## Document structure recognition data

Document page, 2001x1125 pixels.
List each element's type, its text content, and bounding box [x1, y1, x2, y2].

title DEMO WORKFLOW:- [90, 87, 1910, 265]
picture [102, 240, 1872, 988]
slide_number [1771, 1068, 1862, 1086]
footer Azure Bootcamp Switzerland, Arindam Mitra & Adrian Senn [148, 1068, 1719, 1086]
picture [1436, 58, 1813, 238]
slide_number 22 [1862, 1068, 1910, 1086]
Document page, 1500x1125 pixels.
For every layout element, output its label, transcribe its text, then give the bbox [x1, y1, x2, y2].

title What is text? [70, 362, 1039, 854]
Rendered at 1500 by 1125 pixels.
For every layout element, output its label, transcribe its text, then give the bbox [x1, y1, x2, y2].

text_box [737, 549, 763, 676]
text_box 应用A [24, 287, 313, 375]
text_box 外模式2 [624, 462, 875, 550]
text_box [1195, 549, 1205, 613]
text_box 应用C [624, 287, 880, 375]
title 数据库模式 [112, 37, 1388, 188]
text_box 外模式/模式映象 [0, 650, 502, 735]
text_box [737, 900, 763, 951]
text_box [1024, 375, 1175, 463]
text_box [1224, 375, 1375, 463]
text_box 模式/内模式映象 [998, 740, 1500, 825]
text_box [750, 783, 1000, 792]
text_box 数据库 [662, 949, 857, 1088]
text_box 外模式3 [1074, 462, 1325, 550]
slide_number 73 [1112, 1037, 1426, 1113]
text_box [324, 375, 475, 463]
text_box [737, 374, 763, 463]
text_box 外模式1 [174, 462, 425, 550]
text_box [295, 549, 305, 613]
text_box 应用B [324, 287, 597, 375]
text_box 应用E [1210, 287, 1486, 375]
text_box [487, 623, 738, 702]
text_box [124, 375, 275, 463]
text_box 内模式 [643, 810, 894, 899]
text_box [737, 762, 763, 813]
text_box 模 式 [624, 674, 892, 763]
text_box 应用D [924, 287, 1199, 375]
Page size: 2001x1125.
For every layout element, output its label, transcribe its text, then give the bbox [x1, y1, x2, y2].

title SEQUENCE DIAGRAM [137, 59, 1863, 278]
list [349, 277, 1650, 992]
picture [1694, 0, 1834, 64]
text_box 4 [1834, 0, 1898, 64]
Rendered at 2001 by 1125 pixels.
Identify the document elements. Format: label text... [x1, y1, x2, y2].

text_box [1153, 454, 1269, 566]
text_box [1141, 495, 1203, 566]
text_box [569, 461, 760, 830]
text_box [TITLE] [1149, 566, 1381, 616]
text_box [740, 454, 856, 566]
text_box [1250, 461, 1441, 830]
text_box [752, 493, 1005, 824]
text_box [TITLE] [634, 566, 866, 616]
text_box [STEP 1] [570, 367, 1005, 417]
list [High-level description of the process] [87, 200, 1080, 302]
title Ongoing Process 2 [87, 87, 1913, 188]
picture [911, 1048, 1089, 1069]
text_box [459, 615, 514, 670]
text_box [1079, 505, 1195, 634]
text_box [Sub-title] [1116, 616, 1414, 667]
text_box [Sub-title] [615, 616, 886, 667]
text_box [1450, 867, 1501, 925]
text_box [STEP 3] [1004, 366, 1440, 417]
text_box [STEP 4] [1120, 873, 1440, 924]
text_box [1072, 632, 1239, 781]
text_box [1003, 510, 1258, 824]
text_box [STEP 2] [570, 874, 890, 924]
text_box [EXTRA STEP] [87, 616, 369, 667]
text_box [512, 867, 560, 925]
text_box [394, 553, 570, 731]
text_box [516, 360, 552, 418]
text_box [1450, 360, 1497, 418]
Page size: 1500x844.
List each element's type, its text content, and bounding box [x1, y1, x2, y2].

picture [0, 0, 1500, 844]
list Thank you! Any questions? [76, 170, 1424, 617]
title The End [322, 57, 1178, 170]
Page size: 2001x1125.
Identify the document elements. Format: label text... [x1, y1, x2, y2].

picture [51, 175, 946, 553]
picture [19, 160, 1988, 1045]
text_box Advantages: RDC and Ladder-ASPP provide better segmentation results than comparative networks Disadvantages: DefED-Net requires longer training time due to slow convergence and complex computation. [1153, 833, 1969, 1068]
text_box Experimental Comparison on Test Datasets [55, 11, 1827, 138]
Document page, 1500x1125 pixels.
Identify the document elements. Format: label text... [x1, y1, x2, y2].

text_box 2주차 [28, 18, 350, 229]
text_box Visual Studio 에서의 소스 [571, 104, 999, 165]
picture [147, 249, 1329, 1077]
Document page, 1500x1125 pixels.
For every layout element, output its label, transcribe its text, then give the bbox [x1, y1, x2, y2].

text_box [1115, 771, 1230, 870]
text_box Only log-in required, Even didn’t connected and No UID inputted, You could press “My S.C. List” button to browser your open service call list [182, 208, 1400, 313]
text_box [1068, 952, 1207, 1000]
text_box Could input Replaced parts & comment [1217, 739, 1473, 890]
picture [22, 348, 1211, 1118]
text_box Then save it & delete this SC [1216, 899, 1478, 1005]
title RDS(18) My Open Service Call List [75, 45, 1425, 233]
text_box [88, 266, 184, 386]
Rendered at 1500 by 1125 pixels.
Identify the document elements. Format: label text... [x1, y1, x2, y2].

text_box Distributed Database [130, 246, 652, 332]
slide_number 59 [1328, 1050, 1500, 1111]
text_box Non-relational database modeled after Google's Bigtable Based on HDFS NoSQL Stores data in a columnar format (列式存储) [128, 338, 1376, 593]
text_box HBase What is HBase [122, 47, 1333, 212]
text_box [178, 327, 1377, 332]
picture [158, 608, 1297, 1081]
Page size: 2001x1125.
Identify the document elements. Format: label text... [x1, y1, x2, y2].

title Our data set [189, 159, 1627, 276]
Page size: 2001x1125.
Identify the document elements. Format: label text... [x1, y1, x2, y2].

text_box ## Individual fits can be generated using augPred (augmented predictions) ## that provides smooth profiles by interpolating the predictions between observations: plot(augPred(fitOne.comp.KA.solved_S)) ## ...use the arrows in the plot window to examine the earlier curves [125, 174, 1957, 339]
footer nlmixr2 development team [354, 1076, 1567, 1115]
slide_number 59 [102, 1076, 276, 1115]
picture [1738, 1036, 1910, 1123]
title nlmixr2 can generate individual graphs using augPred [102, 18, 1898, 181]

## PROBLEM DETAILS
Give every entry again, exactly as it reads.

## SOLUTION TO THIS PROBLEM
Document page, 2001x1125 pixels.
List each element's type, its text content, and bounding box [x1, y1, x2, y2].

title DEMO WORKFLOW:- [90, 87, 1910, 265]
picture [102, 240, 1872, 988]
slide_number [1771, 1068, 1862, 1086]
footer Azure Bootcamp Switzerland, Arindam Mitra & Adrian Senn [148, 1068, 1719, 1086]
picture [1436, 58, 1813, 238]
slide_number 22 [1862, 1068, 1910, 1086]
Document page, 1500x1125 pixels.
For every layout element, output its label, transcribe its text, then give the bbox [x1, y1, x2, y2].

title What is text? [70, 362, 1039, 854]
Rendered at 1500 by 1125 pixels.
For every layout element, output its label, transcribe its text, then give the bbox [x1, y1, x2, y2].

text_box [737, 549, 763, 676]
text_box 应用A [24, 287, 313, 375]
text_box 外模式2 [624, 462, 875, 550]
text_box [1195, 549, 1205, 613]
text_box 应用C [624, 287, 880, 375]
title 数据库模式 [112, 37, 1388, 188]
text_box 外模式/模式映象 [0, 650, 502, 735]
text_box [737, 900, 763, 951]
text_box [1024, 375, 1175, 463]
text_box [1224, 375, 1375, 463]
text_box 模式/内模式映象 [998, 740, 1500, 825]
text_box [750, 783, 1000, 792]
text_box 数据库 [662, 949, 857, 1088]
text_box 外模式3 [1074, 462, 1325, 550]
slide_number 73 [1112, 1037, 1426, 1113]
text_box [324, 375, 475, 463]
text_box [737, 374, 763, 463]
text_box 外模式1 [174, 462, 425, 550]
text_box [295, 549, 305, 613]
text_box 应用B [324, 287, 597, 375]
text_box 应用E [1210, 287, 1486, 375]
text_box [487, 623, 738, 702]
text_box [124, 375, 275, 463]
text_box 内模式 [643, 810, 894, 899]
text_box [737, 762, 763, 813]
text_box 模 式 [624, 674, 892, 763]
text_box 应用D [924, 287, 1199, 375]
Page size: 2001x1125.
For every layout element, output its label, transcribe its text, then give the bbox [x1, y1, x2, y2].

title SEQUENCE DIAGRAM [137, 59, 1863, 278]
list [349, 277, 1650, 992]
picture [1694, 0, 1834, 64]
text_box 4 [1834, 0, 1898, 64]
Rendered at 2001 by 1125 pixels.
Identify the document elements. Format: label text... [x1, y1, x2, y2].

text_box [1153, 454, 1269, 566]
text_box [1141, 495, 1203, 566]
text_box [569, 461, 760, 830]
text_box [TITLE] [1149, 566, 1381, 616]
text_box [740, 454, 856, 566]
text_box [1250, 461, 1441, 830]
text_box [752, 493, 1005, 824]
text_box [TITLE] [634, 566, 866, 616]
text_box [STEP 1] [570, 367, 1005, 417]
list [High-level description of the process] [87, 200, 1080, 302]
title Ongoing Process 2 [87, 87, 1913, 188]
picture [911, 1048, 1089, 1069]
text_box [459, 615, 514, 670]
text_box [1079, 505, 1195, 634]
text_box [Sub-title] [1116, 616, 1414, 667]
text_box [Sub-title] [615, 616, 886, 667]
text_box [1450, 867, 1501, 925]
text_box [STEP 3] [1004, 366, 1440, 417]
text_box [STEP 4] [1120, 873, 1440, 924]
text_box [1072, 632, 1239, 781]
text_box [1003, 510, 1258, 824]
text_box [STEP 2] [570, 874, 890, 924]
text_box [EXTRA STEP] [87, 616, 369, 667]
text_box [512, 867, 560, 925]
text_box [394, 553, 570, 731]
text_box [516, 360, 552, 418]
text_box [1450, 360, 1497, 418]
Page size: 1500x844.
List each element's type, its text content, and bounding box [x1, y1, x2, y2].

picture [0, 0, 1500, 844]
list Thank you! Any questions? [76, 170, 1424, 617]
title The End [322, 57, 1178, 170]
Page size: 2001x1125.
Identify the document elements. Format: label text... [x1, y1, x2, y2].

picture [51, 175, 946, 553]
picture [19, 160, 1988, 1045]
text_box Advantages: RDC and Ladder-ASPP provide better segmentation results than comparative networks Disadvantages: DefED-Net requires longer training time due to slow convergence and complex computation. [1153, 833, 1969, 1068]
text_box Experimental Comparison on Test Datasets [55, 11, 1827, 138]
Document page, 1500x1125 pixels.
Identify the document elements. Format: label text... [x1, y1, x2, y2].

text_box 2주차 [28, 18, 350, 229]
text_box Visual Studio 에서의 소스 [571, 104, 999, 165]
picture [147, 249, 1329, 1077]
Document page, 1500x1125 pixels.
For every layout element, output its label, transcribe its text, then give the bbox [x1, y1, x2, y2].

text_box [1115, 771, 1230, 870]
text_box Only log-in required, Even didn’t connected and No UID inputted, You could press “My S.C. List” button to browser your open service call list [182, 208, 1400, 313]
text_box [1068, 952, 1207, 1000]
text_box Could input Replaced parts & comment [1217, 739, 1473, 890]
picture [22, 348, 1211, 1118]
text_box Then save it & delete this SC [1216, 899, 1478, 1005]
title RDS(18) My Open Service Call List [75, 45, 1425, 233]
text_box [88, 266, 184, 386]
Rendered at 1500 by 1125 pixels.
Identify the document elements. Format: label text... [x1, y1, x2, y2].

text_box Distributed Database [130, 246, 652, 332]
slide_number 59 [1328, 1050, 1500, 1111]
text_box Non-relational database modeled after Google's Bigtable Based on HDFS NoSQL Stores data in a columnar format (列式存储) [128, 338, 1376, 593]
text_box HBase What is HBase [122, 47, 1333, 212]
text_box [178, 327, 1377, 332]
picture [158, 608, 1297, 1081]
Page size: 2001x1125.
Identify the document elements. Format: label text... [x1, y1, x2, y2].

title Our data set [189, 159, 1627, 276]
Page size: 2001x1125.
Identify the document elements. Format: label text... [x1, y1, x2, y2].

text_box ## Individual fits can be generated using augPred (augmented predictions) ## that provides smooth profiles by interpolating the predictions between observations: plot(augPred(fitOne.comp.KA.solved_S)) ## ...use the arrows in the plot window to examine the earlier curves [125, 174, 1957, 339]
footer nlmixr2 development team [354, 1076, 1567, 1115]
slide_number 59 [102, 1076, 276, 1115]
picture [1738, 1036, 1910, 1123]
title nlmixr2 can generate individual graphs using augPred [102, 18, 1898, 181]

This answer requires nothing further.